Monday, March 28, 2016


Long weekends are the best. Have you had an Easter weekend filled with chocolate messes and brightly-coloured bonnets? Oh I do hope so, there's something quite wonderful about sharing Easter with a little person. Each little foil-wrapped chocolate is magical, and bunnies with bells are the (anticipated) norm. Collectively, we've moved through the days armed with packets of wet wipes for sticky fingers and chocolate-covered faces.

We had to make an easter bonnet for school. Our first, ever.

We went to the shops to buy supplies but I couldn't bear all the Easter tat: pom pom chickens in their dozens, lined up in an army of toddler madness, glitter-covered styrofoam waiting to be glued to a bonnet with messy abandon, stick-nests and pipe cleaners.

Is it just me?

By the time you added up the cost of all the decorations, you ended up with a costly colour experiment that was going to last one day.  And it is all just the same.

Inspired by a discussion about crepe flowers with an excellent friend of mine, I went in search of crepe paper in all the local stores. Crepe roses! Crepe daisies! Crepe peonies! Audrey Hepburn's easter bonnet wouldn't compare. Alas, there was none. Sadly, pre-Easter weekend must have been a crepe paper frenzy, with reams of the stuff flying off the shelves.
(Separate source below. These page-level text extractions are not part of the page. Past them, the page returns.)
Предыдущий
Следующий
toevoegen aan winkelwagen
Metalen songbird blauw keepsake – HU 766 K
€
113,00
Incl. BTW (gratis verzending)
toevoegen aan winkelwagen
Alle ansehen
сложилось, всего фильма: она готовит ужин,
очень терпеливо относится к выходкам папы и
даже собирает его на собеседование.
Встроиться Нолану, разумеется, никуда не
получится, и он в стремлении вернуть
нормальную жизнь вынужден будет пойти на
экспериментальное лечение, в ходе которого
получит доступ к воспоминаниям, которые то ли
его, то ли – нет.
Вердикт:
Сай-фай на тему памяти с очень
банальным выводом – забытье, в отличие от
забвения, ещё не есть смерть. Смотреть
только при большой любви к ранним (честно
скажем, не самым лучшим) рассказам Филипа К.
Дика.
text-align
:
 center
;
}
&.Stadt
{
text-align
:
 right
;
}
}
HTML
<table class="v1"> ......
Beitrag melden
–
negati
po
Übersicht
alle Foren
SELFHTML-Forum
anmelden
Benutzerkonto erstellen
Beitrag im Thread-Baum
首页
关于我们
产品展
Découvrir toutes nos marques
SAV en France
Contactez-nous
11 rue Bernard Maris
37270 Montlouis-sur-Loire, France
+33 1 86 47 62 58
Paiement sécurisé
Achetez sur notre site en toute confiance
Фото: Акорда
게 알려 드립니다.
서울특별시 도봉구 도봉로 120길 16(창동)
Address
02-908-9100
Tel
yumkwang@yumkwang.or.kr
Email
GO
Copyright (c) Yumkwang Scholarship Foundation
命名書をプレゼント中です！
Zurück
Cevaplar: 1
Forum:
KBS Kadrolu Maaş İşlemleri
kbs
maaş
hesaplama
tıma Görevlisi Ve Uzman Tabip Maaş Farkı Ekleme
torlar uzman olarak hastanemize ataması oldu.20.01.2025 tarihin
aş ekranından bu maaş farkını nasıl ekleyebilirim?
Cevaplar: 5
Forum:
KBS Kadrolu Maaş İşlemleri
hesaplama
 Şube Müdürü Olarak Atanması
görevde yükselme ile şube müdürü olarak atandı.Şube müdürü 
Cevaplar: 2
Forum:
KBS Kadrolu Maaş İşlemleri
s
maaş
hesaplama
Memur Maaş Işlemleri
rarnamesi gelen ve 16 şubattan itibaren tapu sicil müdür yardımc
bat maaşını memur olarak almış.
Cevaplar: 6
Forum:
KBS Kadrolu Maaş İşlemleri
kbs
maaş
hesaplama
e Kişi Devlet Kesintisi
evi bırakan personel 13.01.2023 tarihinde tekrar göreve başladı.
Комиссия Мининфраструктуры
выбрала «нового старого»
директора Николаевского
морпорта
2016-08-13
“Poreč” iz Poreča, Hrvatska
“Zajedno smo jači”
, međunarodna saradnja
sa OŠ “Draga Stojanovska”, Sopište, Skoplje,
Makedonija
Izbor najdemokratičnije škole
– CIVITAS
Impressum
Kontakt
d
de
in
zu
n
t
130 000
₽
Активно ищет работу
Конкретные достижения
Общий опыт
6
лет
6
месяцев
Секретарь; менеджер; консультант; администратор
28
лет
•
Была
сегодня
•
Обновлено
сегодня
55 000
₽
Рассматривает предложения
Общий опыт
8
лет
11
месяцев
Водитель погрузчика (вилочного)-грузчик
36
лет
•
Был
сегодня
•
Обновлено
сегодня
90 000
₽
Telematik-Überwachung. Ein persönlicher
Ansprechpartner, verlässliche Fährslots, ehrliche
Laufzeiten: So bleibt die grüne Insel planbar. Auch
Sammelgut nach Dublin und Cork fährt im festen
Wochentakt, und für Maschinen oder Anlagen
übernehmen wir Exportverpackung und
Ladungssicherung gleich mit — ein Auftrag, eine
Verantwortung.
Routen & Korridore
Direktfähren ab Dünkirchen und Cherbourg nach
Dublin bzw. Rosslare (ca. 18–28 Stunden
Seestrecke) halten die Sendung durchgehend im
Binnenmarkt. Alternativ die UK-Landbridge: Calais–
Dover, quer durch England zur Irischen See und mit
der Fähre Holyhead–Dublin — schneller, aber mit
We opted for the readily-available tissue paper instead, supplied in a pack of coordinating easter colours.

We used this basic template for the basis of our tissue flowers. From Rust and Sunshine here. 
Tissue paper flowers are magical things. They are quick, easy, and fun for mum and toddler alike. Isla loved pulling at the shapes and the more she crinkled, crushed and squashed them, the better they looked. Baby-proof crafts are rare.


Not quite Audrey Hepburn, but delightfully colourful and not a styrofoam egg in sight. And, because I'm not a complete Easter Grinch, we stuck a few butterflies on with glitter glue.

Isla has worn her Easter Bonnet for a week now, enjoying the bigness and floppiness and floralness of it all. She pulls off bits now and then, distributing the colour around the house in unexpected spots. It even won first place in the class bonnet competition. Her prize? An enormous, almost life-sized chocolate chicken. Sticky fingers all-round.